■ **Brief**
Only the lines with the string "feDisplacementMap" are needed; return each of them from the entries below.

■ **Data items**

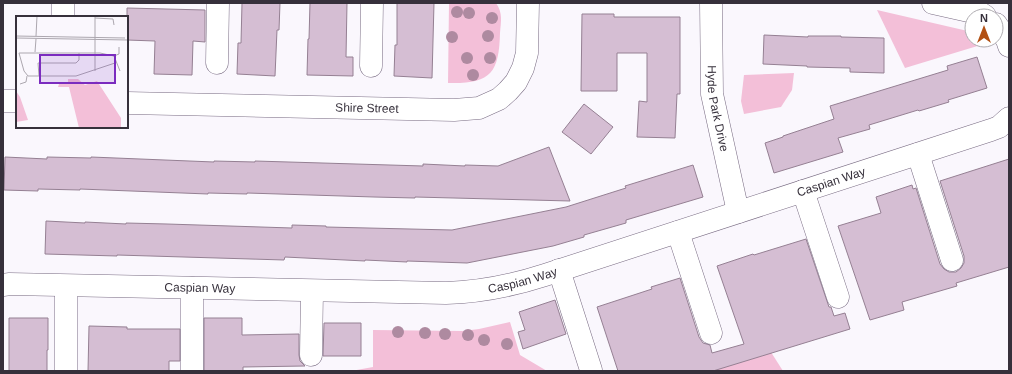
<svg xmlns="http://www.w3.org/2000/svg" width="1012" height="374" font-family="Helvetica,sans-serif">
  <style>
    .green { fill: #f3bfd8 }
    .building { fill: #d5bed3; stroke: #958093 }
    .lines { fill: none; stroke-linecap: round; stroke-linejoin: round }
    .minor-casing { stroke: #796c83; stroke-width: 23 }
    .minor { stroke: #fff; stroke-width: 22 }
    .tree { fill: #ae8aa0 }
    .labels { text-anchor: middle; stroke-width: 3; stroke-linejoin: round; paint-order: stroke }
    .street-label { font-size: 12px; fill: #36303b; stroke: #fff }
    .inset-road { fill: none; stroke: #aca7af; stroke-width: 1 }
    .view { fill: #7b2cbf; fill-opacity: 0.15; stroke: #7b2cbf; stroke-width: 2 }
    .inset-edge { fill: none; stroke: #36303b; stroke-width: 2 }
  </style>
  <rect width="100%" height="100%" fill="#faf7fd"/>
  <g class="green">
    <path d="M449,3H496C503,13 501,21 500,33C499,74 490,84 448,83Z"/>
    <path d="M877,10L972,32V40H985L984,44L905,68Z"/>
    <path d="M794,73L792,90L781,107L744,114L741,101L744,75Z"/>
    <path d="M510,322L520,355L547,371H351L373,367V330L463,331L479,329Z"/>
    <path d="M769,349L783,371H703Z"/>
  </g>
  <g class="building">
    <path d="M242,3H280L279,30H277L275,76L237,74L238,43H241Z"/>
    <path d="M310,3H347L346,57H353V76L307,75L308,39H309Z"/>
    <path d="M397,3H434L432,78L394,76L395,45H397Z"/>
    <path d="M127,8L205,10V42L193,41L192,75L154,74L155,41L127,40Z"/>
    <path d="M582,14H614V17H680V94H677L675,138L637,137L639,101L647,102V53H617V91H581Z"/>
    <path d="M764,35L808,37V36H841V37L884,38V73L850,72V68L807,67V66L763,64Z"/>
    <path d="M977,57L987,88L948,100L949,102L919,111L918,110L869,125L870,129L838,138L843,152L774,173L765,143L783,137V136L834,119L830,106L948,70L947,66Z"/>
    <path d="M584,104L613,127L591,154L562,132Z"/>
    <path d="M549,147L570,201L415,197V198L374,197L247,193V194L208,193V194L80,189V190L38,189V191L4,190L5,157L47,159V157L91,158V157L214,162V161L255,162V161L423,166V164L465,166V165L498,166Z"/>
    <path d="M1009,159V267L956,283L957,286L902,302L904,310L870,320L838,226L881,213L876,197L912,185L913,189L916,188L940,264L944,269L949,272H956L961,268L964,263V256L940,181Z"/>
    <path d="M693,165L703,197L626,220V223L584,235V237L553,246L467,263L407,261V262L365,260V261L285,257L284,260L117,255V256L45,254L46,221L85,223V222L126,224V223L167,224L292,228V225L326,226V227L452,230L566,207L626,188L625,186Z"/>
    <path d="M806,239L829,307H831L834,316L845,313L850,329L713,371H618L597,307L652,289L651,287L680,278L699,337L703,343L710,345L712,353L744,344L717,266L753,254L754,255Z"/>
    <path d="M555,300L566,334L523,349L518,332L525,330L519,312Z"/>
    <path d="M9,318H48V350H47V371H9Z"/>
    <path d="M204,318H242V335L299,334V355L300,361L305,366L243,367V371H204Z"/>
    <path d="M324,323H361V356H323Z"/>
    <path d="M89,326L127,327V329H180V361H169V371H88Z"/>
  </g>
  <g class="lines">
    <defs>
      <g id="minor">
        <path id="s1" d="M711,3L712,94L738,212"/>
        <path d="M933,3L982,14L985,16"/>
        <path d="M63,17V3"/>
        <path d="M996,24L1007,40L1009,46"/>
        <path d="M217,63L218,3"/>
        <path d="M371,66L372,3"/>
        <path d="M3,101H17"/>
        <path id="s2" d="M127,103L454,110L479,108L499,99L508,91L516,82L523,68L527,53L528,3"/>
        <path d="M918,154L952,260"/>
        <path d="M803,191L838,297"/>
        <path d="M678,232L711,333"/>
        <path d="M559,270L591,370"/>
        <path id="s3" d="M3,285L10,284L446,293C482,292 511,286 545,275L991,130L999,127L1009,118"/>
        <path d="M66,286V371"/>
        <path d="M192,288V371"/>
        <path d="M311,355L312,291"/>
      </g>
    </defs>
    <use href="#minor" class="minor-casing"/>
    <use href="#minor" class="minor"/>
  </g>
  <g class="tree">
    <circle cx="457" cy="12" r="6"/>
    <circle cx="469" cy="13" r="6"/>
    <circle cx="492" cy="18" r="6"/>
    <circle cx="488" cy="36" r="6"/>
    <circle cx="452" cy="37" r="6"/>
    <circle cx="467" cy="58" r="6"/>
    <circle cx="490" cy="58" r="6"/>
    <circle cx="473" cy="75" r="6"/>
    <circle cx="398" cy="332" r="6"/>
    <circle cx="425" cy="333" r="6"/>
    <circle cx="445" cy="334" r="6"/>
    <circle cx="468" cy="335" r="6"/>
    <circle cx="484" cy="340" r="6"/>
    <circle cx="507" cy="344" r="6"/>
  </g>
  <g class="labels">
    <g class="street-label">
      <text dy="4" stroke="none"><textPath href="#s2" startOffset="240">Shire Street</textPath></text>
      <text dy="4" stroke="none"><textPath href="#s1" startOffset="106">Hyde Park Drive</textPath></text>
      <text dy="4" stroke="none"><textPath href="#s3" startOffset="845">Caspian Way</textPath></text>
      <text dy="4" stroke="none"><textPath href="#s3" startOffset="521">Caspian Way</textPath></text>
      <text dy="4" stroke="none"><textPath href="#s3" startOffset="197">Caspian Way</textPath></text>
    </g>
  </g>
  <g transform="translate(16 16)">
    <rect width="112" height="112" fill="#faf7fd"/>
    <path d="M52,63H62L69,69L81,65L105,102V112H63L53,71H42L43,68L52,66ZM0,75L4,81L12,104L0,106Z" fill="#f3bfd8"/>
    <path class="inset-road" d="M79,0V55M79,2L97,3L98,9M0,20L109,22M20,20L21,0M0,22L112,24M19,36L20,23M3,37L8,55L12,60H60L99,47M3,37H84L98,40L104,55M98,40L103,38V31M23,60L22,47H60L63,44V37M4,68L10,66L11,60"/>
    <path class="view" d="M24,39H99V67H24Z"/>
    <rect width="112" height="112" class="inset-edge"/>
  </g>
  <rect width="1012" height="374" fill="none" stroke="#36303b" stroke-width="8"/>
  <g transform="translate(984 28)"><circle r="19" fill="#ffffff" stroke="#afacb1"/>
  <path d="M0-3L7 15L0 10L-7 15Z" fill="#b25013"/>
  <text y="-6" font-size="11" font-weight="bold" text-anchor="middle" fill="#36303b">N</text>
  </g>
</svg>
---
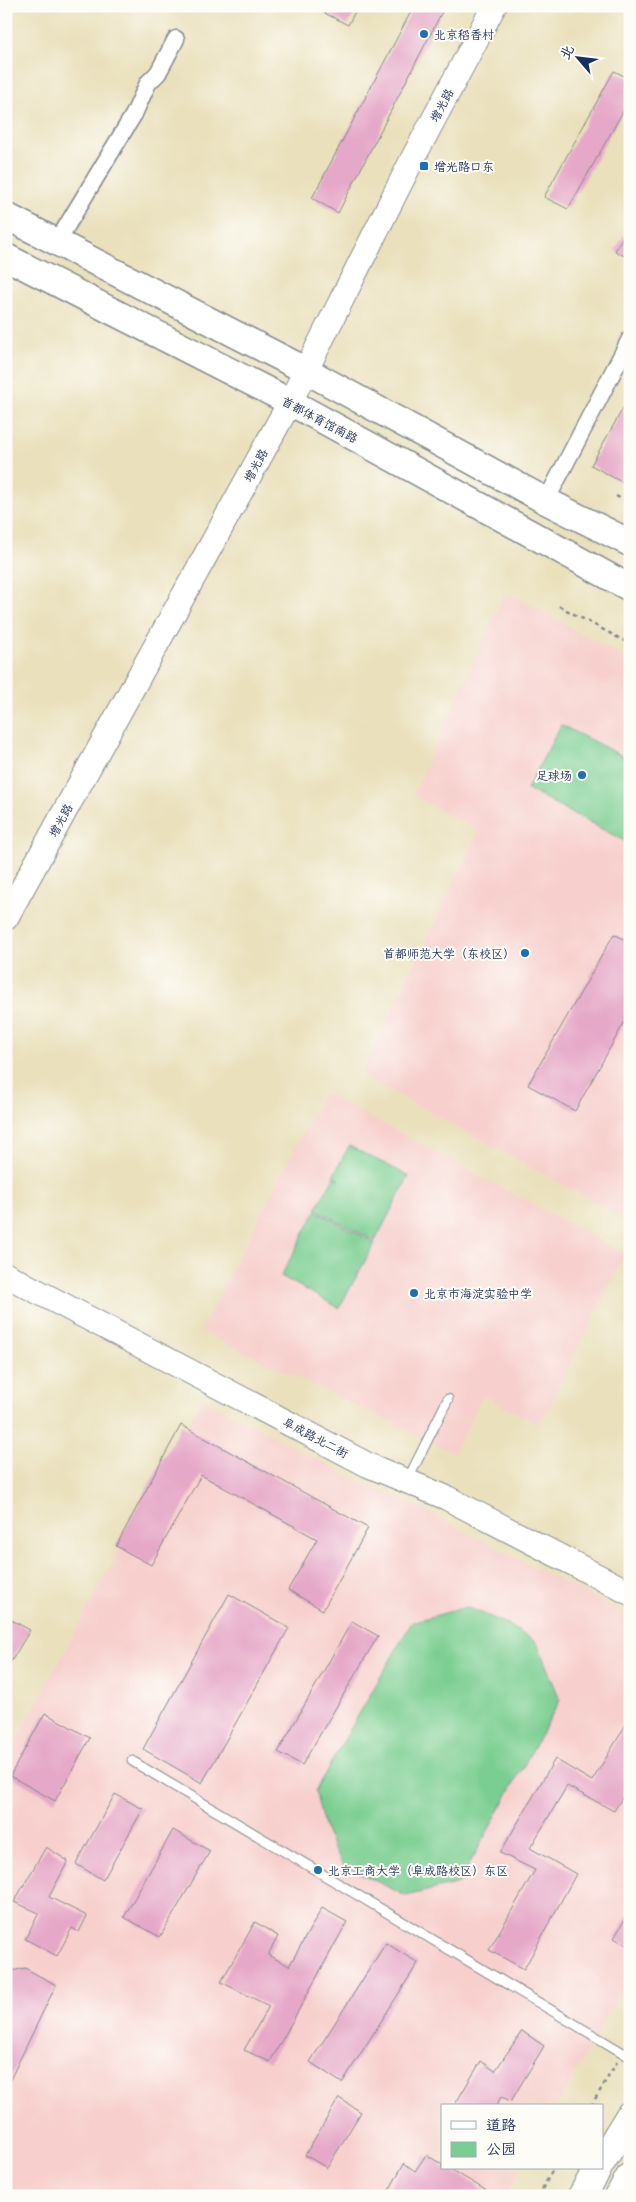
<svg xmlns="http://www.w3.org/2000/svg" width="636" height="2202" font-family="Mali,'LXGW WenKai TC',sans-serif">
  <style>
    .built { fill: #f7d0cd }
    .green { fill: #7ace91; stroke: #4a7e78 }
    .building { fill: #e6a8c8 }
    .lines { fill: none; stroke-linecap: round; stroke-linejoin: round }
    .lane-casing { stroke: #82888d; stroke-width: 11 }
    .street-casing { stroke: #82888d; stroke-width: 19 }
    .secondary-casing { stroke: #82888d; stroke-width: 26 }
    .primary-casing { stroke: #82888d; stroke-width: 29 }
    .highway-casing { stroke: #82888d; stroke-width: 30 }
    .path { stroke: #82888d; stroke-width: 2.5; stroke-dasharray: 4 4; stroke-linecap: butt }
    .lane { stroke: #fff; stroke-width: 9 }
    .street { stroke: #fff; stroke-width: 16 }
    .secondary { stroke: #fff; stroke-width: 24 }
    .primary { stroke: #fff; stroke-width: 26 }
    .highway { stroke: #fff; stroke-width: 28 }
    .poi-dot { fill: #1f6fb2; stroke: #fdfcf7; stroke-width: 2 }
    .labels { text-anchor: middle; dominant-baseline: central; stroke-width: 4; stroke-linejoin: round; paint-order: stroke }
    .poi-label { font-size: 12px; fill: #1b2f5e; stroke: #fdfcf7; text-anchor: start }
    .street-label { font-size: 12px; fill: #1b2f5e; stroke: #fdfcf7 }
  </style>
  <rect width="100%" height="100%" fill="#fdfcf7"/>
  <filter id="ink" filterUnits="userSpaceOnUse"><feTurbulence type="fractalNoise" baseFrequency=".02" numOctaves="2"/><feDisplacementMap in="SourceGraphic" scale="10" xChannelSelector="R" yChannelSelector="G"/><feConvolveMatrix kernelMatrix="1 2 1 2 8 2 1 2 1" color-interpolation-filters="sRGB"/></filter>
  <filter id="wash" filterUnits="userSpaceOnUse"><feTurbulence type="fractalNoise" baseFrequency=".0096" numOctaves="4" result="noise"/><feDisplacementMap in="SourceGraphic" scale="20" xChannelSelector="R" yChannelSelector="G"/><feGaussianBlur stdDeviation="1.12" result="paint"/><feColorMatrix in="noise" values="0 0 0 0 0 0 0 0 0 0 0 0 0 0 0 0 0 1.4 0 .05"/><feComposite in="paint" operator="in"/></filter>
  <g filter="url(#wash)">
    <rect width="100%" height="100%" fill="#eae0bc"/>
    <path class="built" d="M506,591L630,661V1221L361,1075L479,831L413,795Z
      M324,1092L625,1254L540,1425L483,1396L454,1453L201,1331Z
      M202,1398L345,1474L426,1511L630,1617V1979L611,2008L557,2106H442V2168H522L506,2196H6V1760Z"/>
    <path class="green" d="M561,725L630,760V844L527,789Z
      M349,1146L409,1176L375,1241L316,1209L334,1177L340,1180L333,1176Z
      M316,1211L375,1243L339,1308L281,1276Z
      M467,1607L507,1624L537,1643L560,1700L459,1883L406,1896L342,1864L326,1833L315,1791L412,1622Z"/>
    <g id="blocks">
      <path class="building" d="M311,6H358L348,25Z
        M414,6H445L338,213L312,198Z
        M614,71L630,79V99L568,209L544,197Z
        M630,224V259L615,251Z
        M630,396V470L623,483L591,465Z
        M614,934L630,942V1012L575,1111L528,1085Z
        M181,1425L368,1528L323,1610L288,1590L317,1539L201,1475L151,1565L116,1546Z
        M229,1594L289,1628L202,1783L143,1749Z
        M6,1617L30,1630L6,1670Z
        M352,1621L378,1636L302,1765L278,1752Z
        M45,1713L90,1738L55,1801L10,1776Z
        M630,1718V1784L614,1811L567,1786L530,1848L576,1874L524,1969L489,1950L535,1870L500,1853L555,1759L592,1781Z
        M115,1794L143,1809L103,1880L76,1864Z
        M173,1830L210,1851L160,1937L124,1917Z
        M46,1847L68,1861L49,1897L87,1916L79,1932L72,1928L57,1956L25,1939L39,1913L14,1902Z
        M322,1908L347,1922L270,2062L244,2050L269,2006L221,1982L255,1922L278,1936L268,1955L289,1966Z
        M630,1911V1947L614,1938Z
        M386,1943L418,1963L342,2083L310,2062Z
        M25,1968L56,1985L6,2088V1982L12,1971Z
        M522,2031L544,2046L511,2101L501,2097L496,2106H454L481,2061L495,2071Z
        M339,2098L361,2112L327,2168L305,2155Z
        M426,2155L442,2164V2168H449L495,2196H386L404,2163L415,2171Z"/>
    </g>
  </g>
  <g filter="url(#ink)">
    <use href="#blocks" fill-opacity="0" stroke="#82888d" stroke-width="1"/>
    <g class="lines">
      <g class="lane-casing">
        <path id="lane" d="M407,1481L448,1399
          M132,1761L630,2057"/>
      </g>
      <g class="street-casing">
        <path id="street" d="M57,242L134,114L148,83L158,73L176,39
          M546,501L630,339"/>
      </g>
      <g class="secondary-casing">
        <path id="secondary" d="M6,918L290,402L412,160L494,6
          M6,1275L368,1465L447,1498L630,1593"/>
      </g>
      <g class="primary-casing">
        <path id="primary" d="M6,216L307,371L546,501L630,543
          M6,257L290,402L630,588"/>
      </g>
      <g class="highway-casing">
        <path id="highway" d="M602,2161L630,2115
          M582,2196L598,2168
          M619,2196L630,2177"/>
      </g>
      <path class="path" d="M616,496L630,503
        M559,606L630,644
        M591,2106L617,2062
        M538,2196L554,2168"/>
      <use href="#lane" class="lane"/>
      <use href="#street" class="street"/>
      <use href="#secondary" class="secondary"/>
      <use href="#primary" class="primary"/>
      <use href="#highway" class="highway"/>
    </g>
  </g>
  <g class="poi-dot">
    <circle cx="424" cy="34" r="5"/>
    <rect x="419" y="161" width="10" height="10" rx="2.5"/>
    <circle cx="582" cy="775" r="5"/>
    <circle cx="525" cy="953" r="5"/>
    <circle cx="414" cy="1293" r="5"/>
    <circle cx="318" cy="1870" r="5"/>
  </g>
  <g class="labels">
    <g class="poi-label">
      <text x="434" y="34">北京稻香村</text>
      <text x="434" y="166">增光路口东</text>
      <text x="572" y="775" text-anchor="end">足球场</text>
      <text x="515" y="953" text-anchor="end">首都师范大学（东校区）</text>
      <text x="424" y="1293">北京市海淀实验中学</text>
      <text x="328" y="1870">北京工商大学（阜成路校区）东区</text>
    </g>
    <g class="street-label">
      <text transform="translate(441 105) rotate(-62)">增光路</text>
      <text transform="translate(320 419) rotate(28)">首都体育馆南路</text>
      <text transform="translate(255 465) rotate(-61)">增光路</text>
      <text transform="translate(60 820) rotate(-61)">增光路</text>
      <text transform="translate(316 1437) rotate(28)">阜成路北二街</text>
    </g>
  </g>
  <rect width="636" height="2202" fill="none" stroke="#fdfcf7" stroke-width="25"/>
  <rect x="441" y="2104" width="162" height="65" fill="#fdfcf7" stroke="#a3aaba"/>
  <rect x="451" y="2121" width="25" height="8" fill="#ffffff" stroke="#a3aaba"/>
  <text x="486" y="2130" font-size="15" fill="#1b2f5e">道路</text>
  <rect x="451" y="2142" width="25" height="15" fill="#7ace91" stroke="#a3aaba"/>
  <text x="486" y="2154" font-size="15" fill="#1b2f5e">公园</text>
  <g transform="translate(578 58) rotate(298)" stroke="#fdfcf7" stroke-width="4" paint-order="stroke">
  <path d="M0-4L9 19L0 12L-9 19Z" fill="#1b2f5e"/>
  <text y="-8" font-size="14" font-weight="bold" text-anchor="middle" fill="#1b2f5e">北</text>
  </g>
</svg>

■ **Answer**
  <filter id="ink" filterUnits="userSpaceOnUse"><feTurbulence type="fractalNoise" baseFrequency=".02" numOctaves="2"/><feDisplacementMap in="SourceGraphic" scale="10" xChannelSelector="R" yChannelSelector="G"/><feConvolveMatrix kernelMatrix="1 2 1 2 8 2 1 2 1" color-interpolation-filters="sRGB"/></filter>
  <filter id="wash" filterUnits="userSpaceOnUse"><feTurbulence type="fractalNoise" baseFrequency=".0096" numOctaves="4" result="noise"/><feDisplacementMap in="SourceGraphic" scale="20" xChannelSelector="R" yChannelSelector="G"/><feGaussianBlur stdDeviation="1.12" result="paint"/><feColorMatrix in="noise" values="0 0 0 0 0 0 0 0 0 0 0 0 0 0 0 0 0 1.4 0 .05"/><feComposite in="paint" operator="in"/></filter>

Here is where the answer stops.